Tata Motors Passenger Vehicles Ltd’s British subsidiary Jaguar Land Rover is still reeling under losses, months after a cyberattack crippled production at its manufacturing plants in the United Kingdom and Slovakia. The company reported a second straight quarter of heavy losses in the third quarter as costs related to the September cyberattack soared to 260 million pounds. To be clear, this does not factor in losses on account of production shutdown.
“We have cumulatively taken 260 million pounds of exceptional charges in Q2 and Q3. That number, however, doesn’t include the lost sales volumes on the 50,000 units that we lost in production,” Richard Molyneux, the Chief Financial Officer (CFO) of JLR, said during a post-earnings conference call. The bottom line number will be considerably more than 260 million pounds, Molyneux added.
The cyberattack cost Tata Motors’ JLR about 50,000 units in terms of production loss. “About 20,000 impacted the Q2 results and 30,000 impacted our Q3 results,” Molyneux said.

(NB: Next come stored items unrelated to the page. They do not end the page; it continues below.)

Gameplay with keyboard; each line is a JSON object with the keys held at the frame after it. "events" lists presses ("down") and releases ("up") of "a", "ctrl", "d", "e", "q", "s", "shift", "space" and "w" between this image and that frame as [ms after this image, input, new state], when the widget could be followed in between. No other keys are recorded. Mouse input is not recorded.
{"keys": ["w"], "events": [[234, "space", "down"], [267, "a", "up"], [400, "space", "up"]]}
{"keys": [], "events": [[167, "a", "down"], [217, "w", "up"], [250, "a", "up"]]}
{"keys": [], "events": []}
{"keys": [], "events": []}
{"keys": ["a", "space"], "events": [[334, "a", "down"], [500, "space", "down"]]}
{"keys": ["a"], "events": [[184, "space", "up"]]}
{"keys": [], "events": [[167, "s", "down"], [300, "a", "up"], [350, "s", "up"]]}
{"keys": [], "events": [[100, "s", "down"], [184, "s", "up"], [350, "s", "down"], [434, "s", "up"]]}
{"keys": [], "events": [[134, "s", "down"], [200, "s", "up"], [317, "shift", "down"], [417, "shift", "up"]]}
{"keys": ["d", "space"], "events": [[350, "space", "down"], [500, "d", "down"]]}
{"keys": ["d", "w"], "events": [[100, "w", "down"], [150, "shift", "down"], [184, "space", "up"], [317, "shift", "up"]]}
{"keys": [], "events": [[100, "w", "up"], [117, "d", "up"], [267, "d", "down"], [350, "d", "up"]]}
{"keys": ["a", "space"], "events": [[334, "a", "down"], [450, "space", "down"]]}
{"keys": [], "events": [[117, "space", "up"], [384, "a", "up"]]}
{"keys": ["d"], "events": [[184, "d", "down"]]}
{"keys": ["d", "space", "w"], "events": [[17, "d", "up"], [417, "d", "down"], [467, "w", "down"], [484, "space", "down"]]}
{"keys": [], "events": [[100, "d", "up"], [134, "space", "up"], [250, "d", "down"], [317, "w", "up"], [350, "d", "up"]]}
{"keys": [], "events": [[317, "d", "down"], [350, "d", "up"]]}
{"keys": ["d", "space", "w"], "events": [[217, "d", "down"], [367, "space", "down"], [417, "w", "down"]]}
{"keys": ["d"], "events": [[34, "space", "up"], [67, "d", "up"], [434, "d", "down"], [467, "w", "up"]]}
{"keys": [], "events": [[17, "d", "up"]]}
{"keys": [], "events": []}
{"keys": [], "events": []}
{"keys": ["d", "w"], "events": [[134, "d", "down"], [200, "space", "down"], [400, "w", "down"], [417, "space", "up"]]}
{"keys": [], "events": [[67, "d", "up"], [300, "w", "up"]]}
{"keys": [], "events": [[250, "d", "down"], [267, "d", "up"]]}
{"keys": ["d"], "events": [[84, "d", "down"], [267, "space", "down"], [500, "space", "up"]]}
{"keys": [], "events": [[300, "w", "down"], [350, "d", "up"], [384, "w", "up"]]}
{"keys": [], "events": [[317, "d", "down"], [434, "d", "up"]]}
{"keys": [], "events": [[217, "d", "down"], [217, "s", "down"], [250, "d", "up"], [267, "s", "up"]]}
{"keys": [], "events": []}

After the JLR cyberattack, Cyber Monitoring Centre (CMC), a UK-based nonprofit, pegged the financial losses from the cyberattack at 1.9 billion pounds. CMC called the JLR cyberattack the most economically damaging cyber event to hit Britain, with the vast majority of the financial impact being due to the loss of manufacturing output at the automaker and its suppliers. The company did not have any cybersecurity insurance when the attack happened in September 2025.
Challenges mount
It is not just the JLR cyberattack that has caused worries for Tata Motors. One of JLR’s biggest markets, China, is facing demand headwinds while the US is seeing higher tariffs. Tariffs on JLR cars exported to the US from the UK have gone up to 10% from 2.5% earlier while the Defender SUVs, exported from Slovakia, attract 15% tariffs in the US.
“China is definitely the most challenging market at the moment,” Molyneux said. “In China, there is definitely a squeeze on the luxury segment from local new energy vehicles and also from a general move away from luxury by the Chinese authorities, which is evident increasingly by their luxury car tax threshold in July where they basically levied an extra 10% duty on all cars with a transaction price between 900,000 RMB and 1.3 million RMB,” said Molyneux. “Demand globally is not particularly strong. The US, with continued uncertainty, is not as buoyant as it was before,” he added.
JLR’s net debt has ballooned from zero at the end of FY25 to 3.3 billion pounds at the end of Q3 FY26. JLR’s net debt stood at 1.8 billion pounds in Q2 FY26. “Our debt has increased. We will certainly not get back to net cash over the next two or three quarters. That is going to be something that is going to take a little bit more time,” the JLR CFO said. As a result, Tata Motors Passenger Vehicles’ net auto debt increased to ₹39,400 crore as on December 31, 2025.
Break-even volume threshold has also gone up “significantly”. “Its fair to say that this year our cash break-even is significantly above 325,000 units,” Molyneux said. It had taken the luxury carmaker several years to halve its break-even volume threshold to around 325,000 units from 600,000 units in FY19. Following the cyberattack, JLR had revised its EBIT margin guidance for FY26 in the range of 0% to 2% from 5% to 7% earlier.
For JLR parent Tata Motors Passenger Vehicles, the last couple of quarters have been challenging due to tariff uncertainty and cyberattack. Tata Motors Passenger Vehicles posted a consolidated net loss of ₹3,486 crore for Q3 FY26. “Our overall performance has been impacted by the carryover incident at JLR. Q3 margin was -2.7%. Loss before tax was at Rs 3,200 crore, reflecting the loss in production volume of JLR. The loss before tax excludes certain exceptional provisions of Rs 800 crore at JLR towards the cyber incident,” said Dhiman Gupta, Chief Financial Officer, Tata Motors Passenger Vehicles.